I haven’t written a blog post in quite some time. I guess that’s partly because I — for the first time in my life — have a job that consists almost entirely of writing. And while the vast majority of what I write is pretty much soul-crushingly boring, I don’t feel the need to have some sort of outlet for it in the way that I did in the past.
That’s too bad really, because — regardless of what anyone else thought of it — blogging often seemed like a good way to organize my thoughts. I guess that’s another part of it, though: I feel like I know less now about who I am and what I think and believe than at any time previous, and the few things that I do think and believe for sure are far too dark or contrarian for me to want to burden those around me with them. This started several years ago, but it hit some kind of critical mass just this January, and I’ve had a difficult time since. Religion and politics have always been poor subjects for conversation, I suppose. But now it’s worse.

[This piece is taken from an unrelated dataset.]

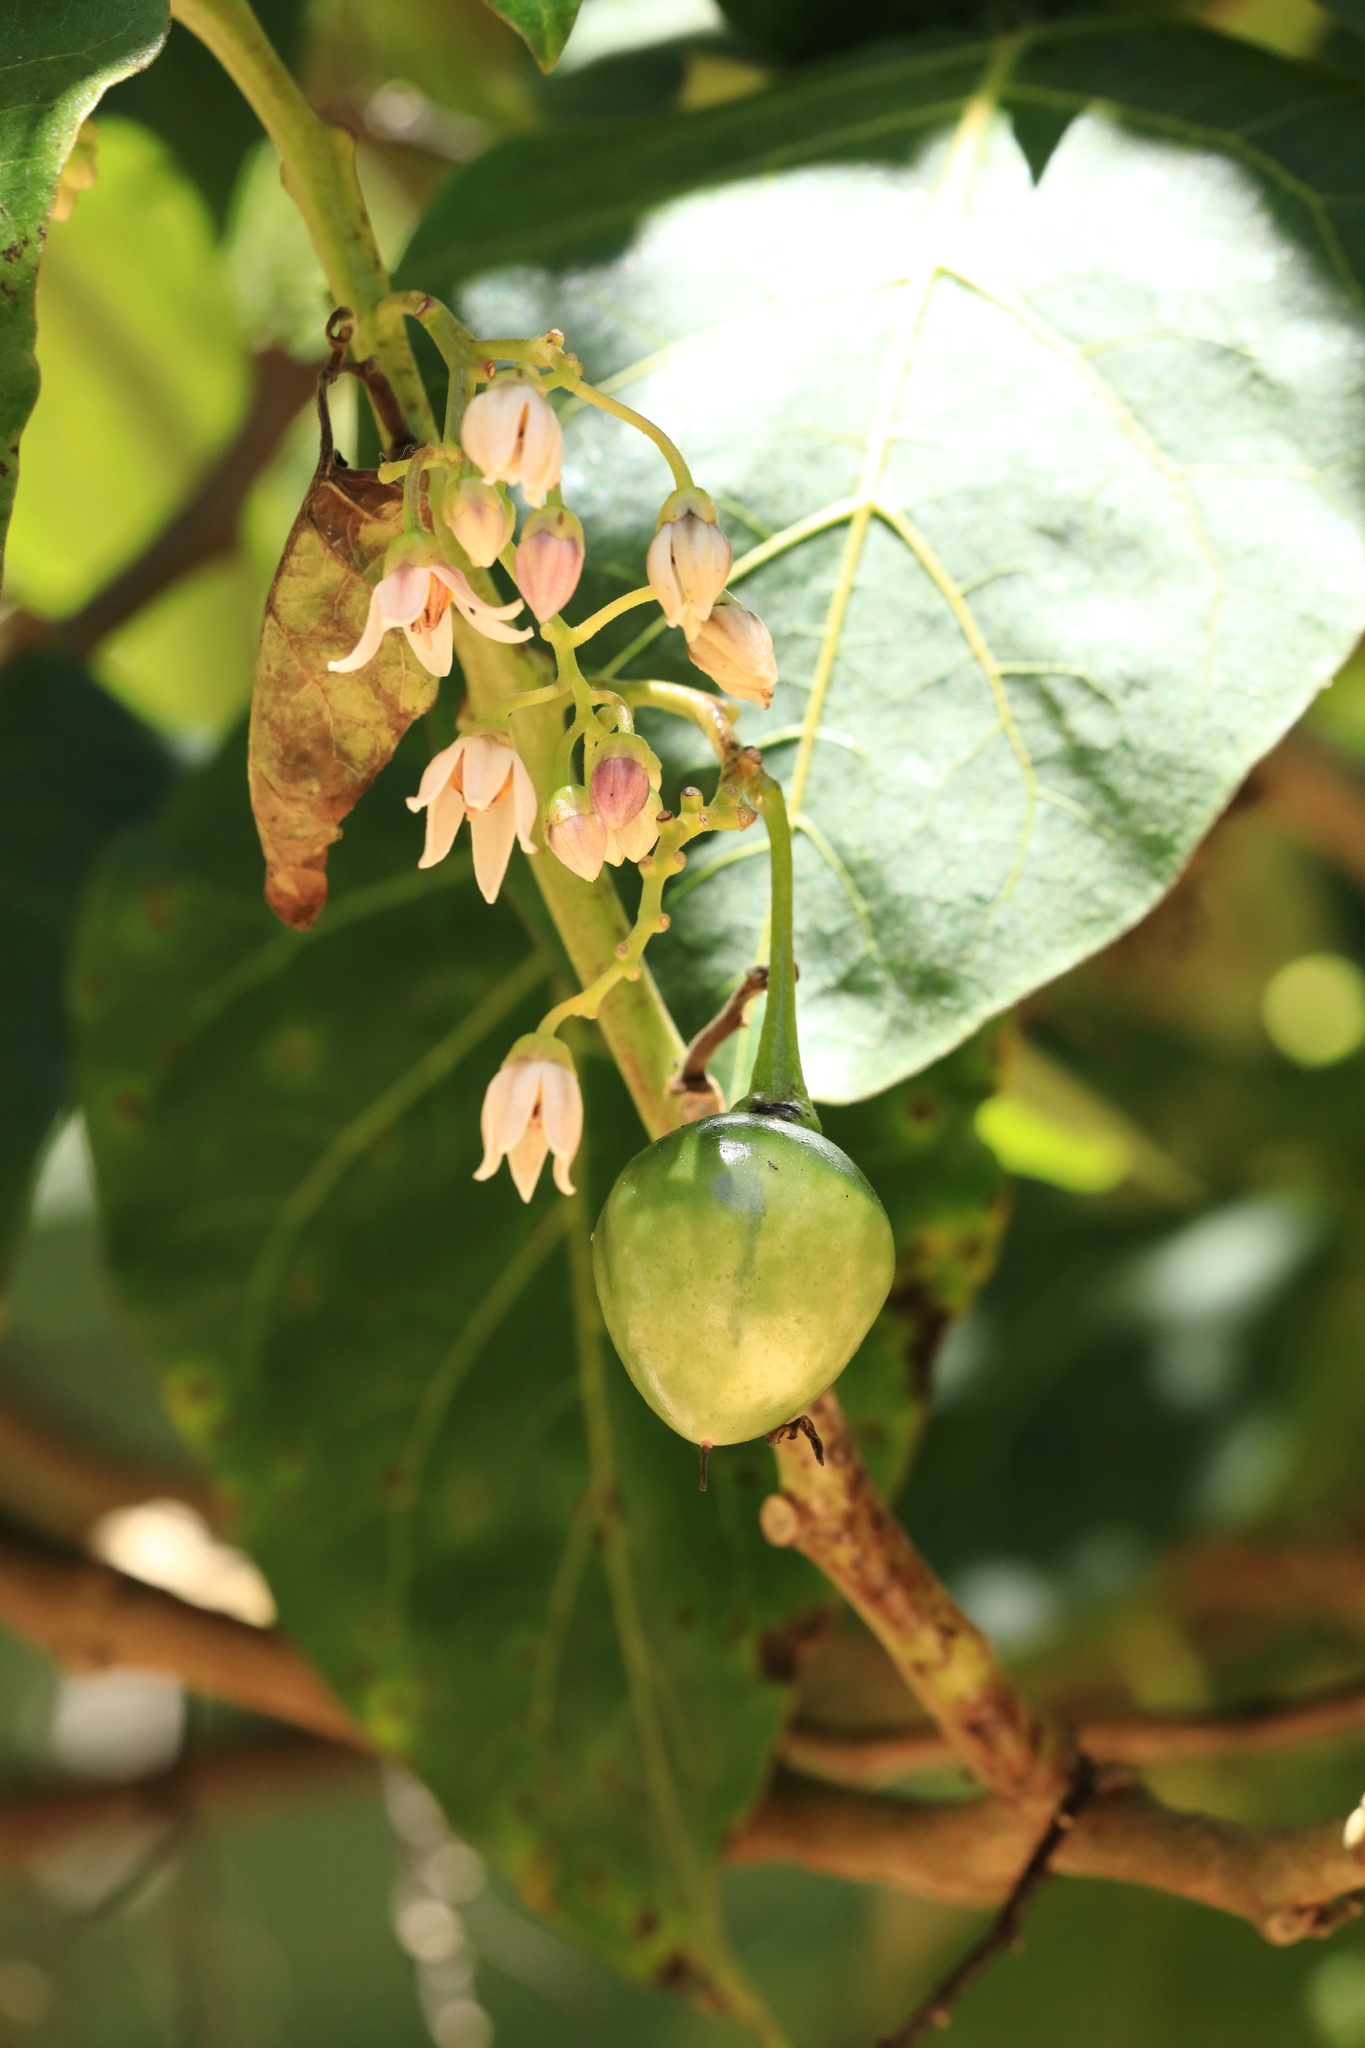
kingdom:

Even the weather is ruined for me now. I spend untold hours writing about the weather and how it’s going to ruin your life and my life and everyone’s dog’s life. It used to be that when I was at a hotel (the only time I ever watch TV) and the news got so bad that I started getting heart-palpitations and having uncontrollable visualizations of myself diving off the balcony, I would change it to the Weather Channel and zone out. Apparently we each get the hell we deserve.
I’ve been spending a lot of time in hotels recently. That’s been fun actually — at least aside from not being able to watch TV in them. I love traveling and learning about new things, and I feel super lucky to be at a place in life where I get paid to do that. I spent most of last week in meetings at Kennedy Space Center. It was crazy and I felt like Forrest Gump the whole time. And then I spent all of this week in Savannah, where among other things I saw the park where Forrest Gump sat on his bench.
I still don’t really know anyone in Tallahassee aside from my coworkers, but a few of them have become friends now. Aside from that, not too much has changed since I last wrote. At least nothing that isn’t on the list of things I now refuse to write about. Despite that, I will try to post some things on here a bit more often than I have.